Chief Executive Steve Jobs said that Apple's close cooperation with AOL, which has the biggest instant messaging service, set a milestone for cooperation. ``It is the first time that AOL let anybody in under the tent,'' Jobs said.
Apple has struggled to broaden its appeal beyond the hard core of approximately 5 percent of U.S. personal computer buyers who own Macintoshes, with its new operating system and free applications.
The iChat application will make it easier for users to send pictures to each other, and the program is closely integrated with the new address book, which is also part of the operating system update.
The computer maker, which was showing off new software at its annual developers conference, also introduced a new version of its QuickTime media player and e-mail software.

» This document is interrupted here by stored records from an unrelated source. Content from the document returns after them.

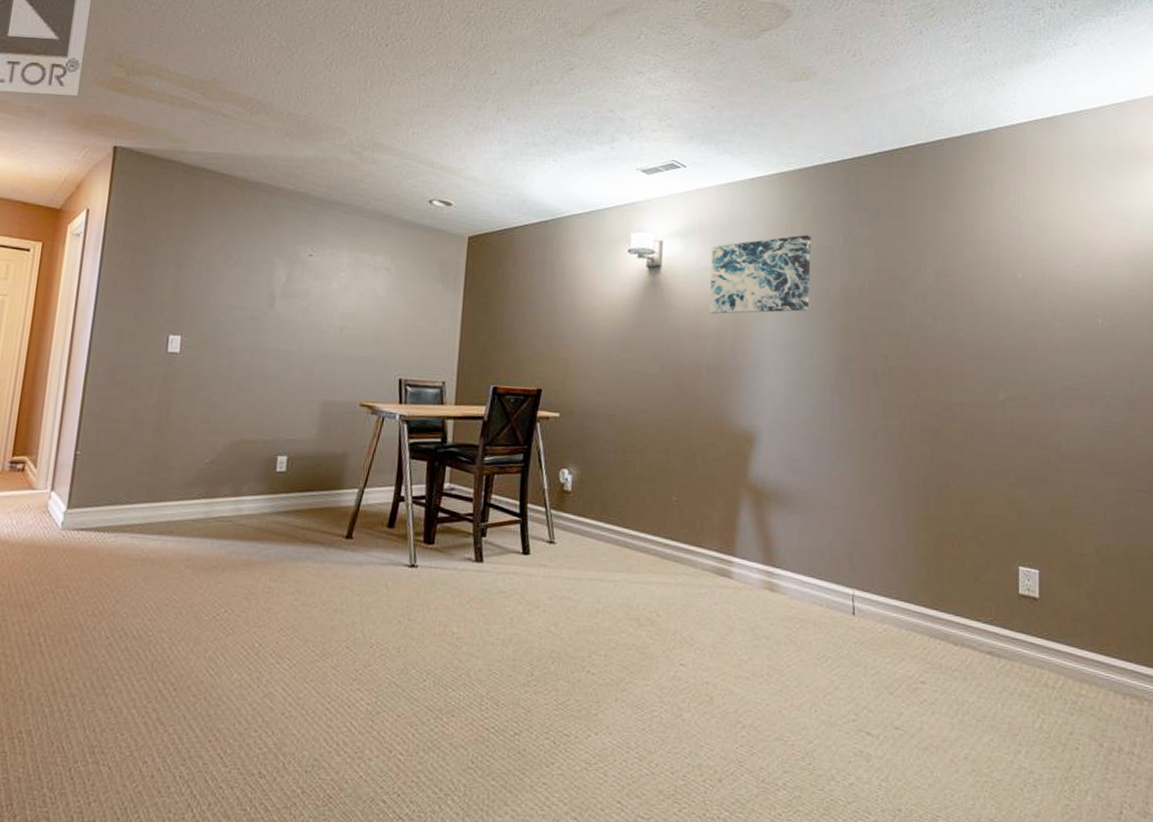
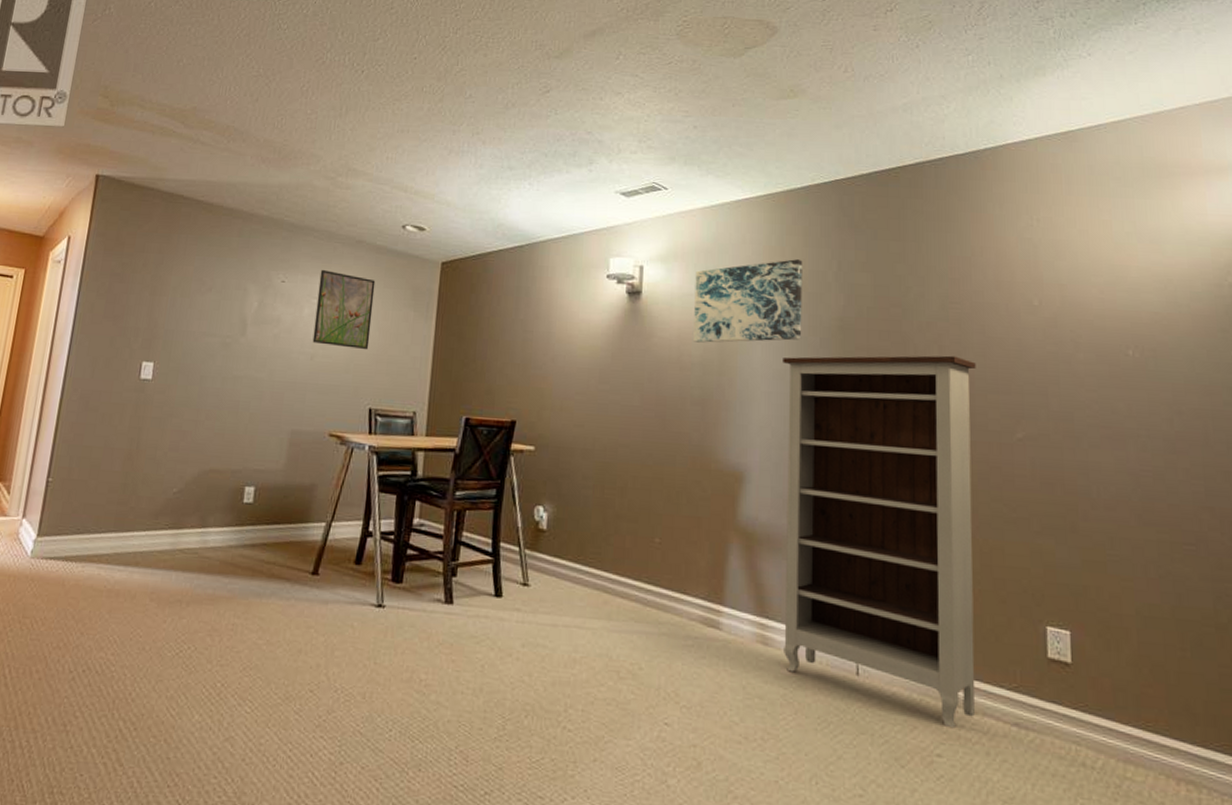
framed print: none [341,244,403,323] -> present [312,270,376,350]
bookshelf: none [788,325,965,659] -> present [783,355,976,729]

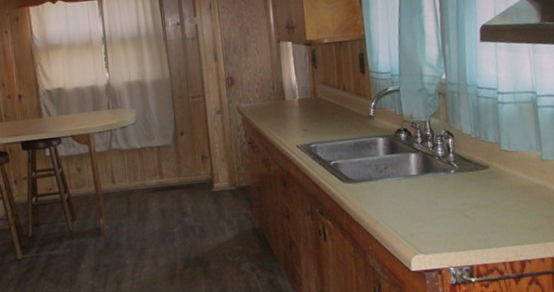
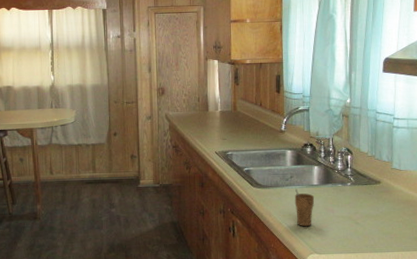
cup: none [391,181,415,224] -> present [294,188,315,227]

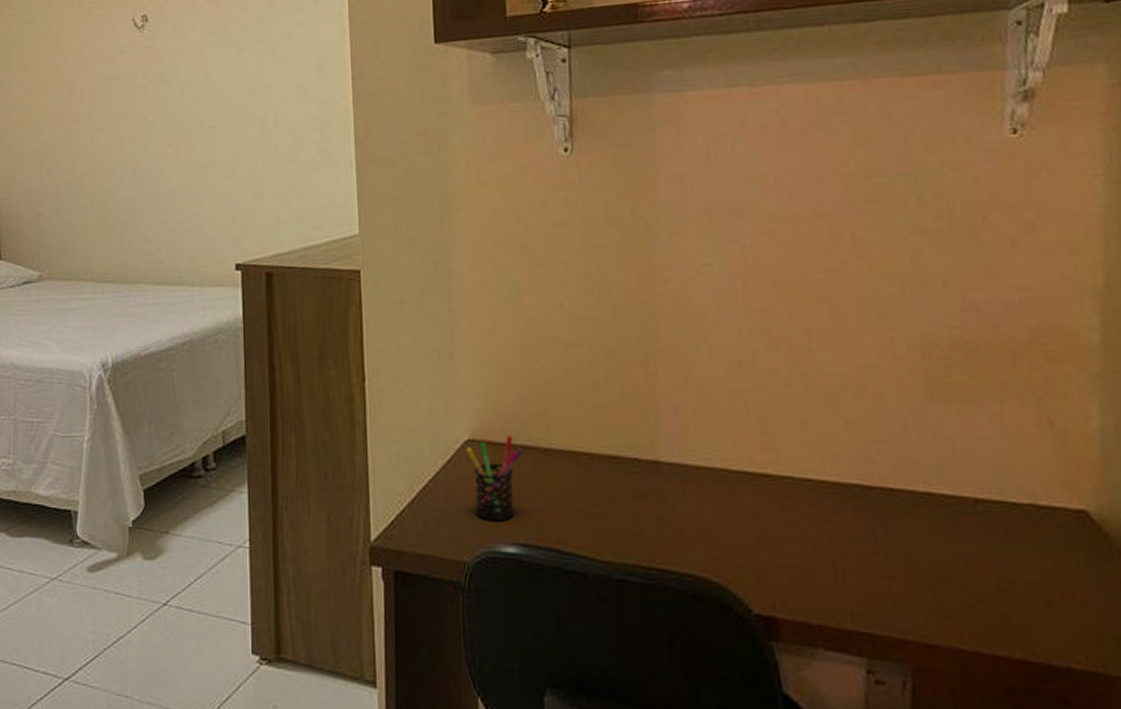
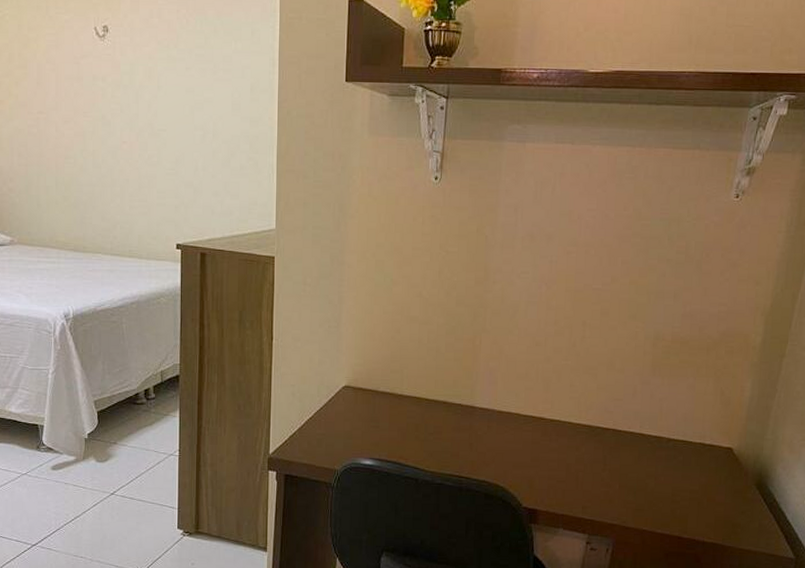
pen holder: present [466,436,523,522] -> none [343,384,383,443]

It also debuted a set of technologies called Rendezvous that tightens the bonds between computers on a home network or other local network by letting them find each other automatically and share files.
DIGITAL HUB
Two computers logging onto a Rendezvous-compatible home network would find each other and display each other's files. One user could play the second's music, without having to search for it, while the second could view the other's photographs. Normally such a connection must be established manually -- and slowly.
Apple hopes to persuade other technology companies to adopt Rendezvous so that all sorts of devices would learn to find each other on networks.
Aiming to make the Mac the ``hub of a digital lifestyle'' that can manage digital music, video and photos, the company has rolled out a slew of free applications, such as iTunes jukebox and iPhoto digital photo software that run on OS X.
Jobs, known for his skills as a corporate showman, ceremonially laid the previous version of Apple's operating system, OS 9, to rest in a casket that rose up out of the stage as billows of smoke emerged, prompting hoots of laughter from the audience of programmers.
The next series of free programs from Apple will only work with the new version of OS X, code-named Jaguar.
``It helps customers to move up to the latest and greatest operating system,'' Philip Schiller, Apple's worldwide product manager, said in an interview at the conference.
Apple also showed off a new Address book and said it would launch a powerful new server, in an industrial rack-mounting configuration, on May 14.